No-one would argue the existence of Paradox, [capitalization most definitely intentional] but academia still seems to insist upon manufacturing what is essentially always a false logical centre for its arguments.
One asserts an accepted logical ‘truth’, and deduces from that the truth of a related, but not yet accepted, understood, or discovered idea. These truths and these deductions only exist on paper, and are, plagiarism aside, always a creation of their author.
Academic rationality could be extrapolated to prove almost anything, and thus proves nothing. The mere existence of paradox points to rationalities’ flaws, which makes the act of logically sound reasoning an exercise in futility. However, academic truths need not be denied or refuted, only understood to be isolated to the paper they are printed on, and the minds of those who hold them.
To pursue with such obvious vigor, the absolute academic rationality displayed by most modern philosophers, academics, scholars, and the institutions, governments, and populations that support them, displays the depths to which a desire for ultimate control will sink.

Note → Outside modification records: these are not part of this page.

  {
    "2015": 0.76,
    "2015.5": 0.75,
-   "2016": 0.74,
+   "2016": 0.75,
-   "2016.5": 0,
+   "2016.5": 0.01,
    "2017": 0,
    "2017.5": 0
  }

Nothing in this world occurs with the frequency of contradiction, Paradox, and irrationality, yet we banish these things from academia, and therefore from common debate and thought; all in the name of control.
Academia, and the society which propagates and supports it, demands that arguments be cogent, logical- and exceedingly easy to follow, if you’ve any hope of reaching a mass audience. This is nothing short of a wholesale rejection of all things intuitive, mystical, and beyond rationality. At its root, it is a deep seated fear of what cannot be controlled and quantified; held in ones hand and examined on all sides- a fear of those things greater even than ourselves. Leaving the outer edge of philosophy wallowing in existential angst; rather than take that next tentative step into Paradox, mysticism, and rational irrationality.

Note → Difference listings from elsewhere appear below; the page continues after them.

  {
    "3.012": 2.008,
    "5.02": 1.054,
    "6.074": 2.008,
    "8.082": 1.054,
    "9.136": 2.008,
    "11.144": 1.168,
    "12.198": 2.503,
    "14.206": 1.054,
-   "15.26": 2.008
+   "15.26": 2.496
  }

Choosing to create a far more cloistered and controlled world, with rational rules, laws, and finite boundaries. A place where Paradox, contradiction, and irrationality, all the places truth chooses to hide, can be left securely outside the gate.
A group of frightened little men in suits and robes and sweater vests hiding from what they cannot possibly control, and wishing only to banish these ‘unknowables’ from their presence- a futile attempt to control truth itself.

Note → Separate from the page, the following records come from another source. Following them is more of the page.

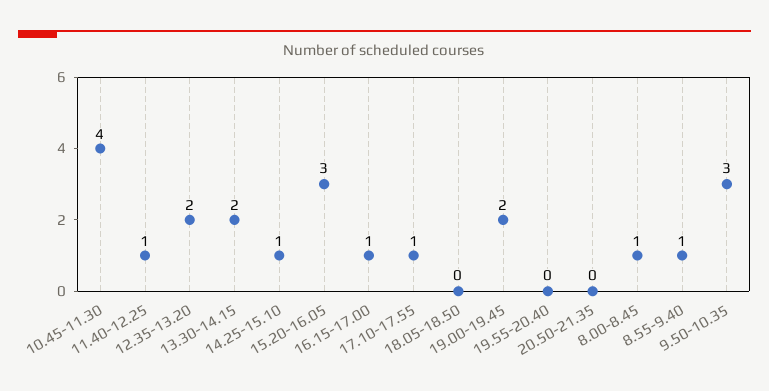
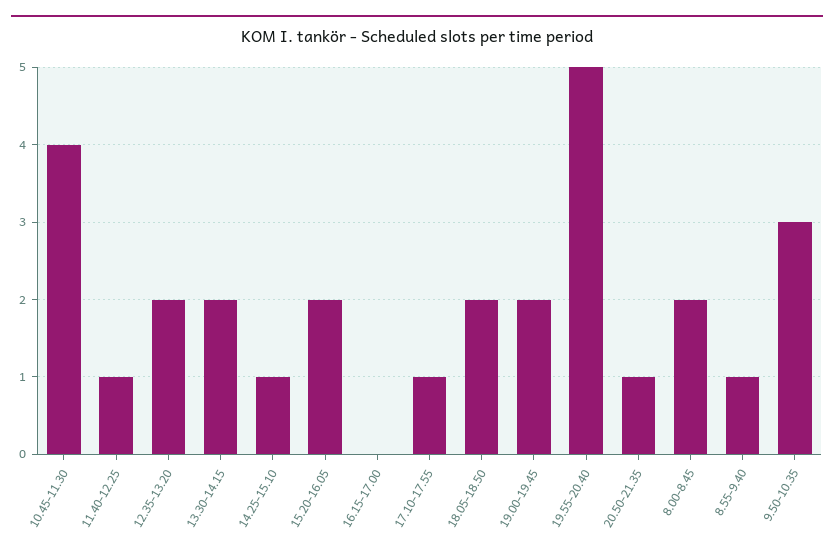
  {
    "10.45-11.30": 4,
    "11.40-12.25": 1,
    "12.35-13.20": 2,
    "13.30-14.15": 2,
    "14.25-15.10": 1,
-   "15.20-16.05": 3,
+   "15.20-16.05": 2,
-   "16.15-17.00": 1,
+   "16.15-17.00": 0,
    "17.10-17.55": 1,
-   "18.05-18.50": 0,
+   "18.05-18.50": 2,
    "19.00-19.45": 2,
-   "19.55-20.40": 0,
+   "19.55-20.40": 5,
-   "20.50-21.35": 0,
+   "20.50-21.35": 1,
-   "8.00-8.45": 1,
+   "8.00-8.45": 2,
    "8.55-9.40": 1,
    "9.50-10.35": 3
  }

To relive a scene between Jack Nicholson and Dennis Hopper starring in “Easy rider”:

“What you represent to them, is freedom.” Jack Nicholson says, as they sit in the fading light of a small fire. Dennis Hopper responds agitatedly “What the hell is wrong with freedom? That’s what it’s all about.”
Oh ya, that’s right, that’s what it’s all about, all right. But talking about it, and being it, that’s two different things. I mean, it’s real hard to be free when you are bought and sold in the marketplace. But course, don’t ever tell anyone they’re not free, cuz then they’re gonna get real busy killing and maiming to prove to you that they are. Oh ya, they’re gonna talk to you, and talk to you, and talk to you, about individual freedom. But they see a free individual, it’s gonna scare em’.”
Dennis Hopper says with a quiet quiver in his voice “Ya, well, it don’t make em’ running scared.” “No.” Jack Nicholson responds quickly. “It makes em’ dangerous.”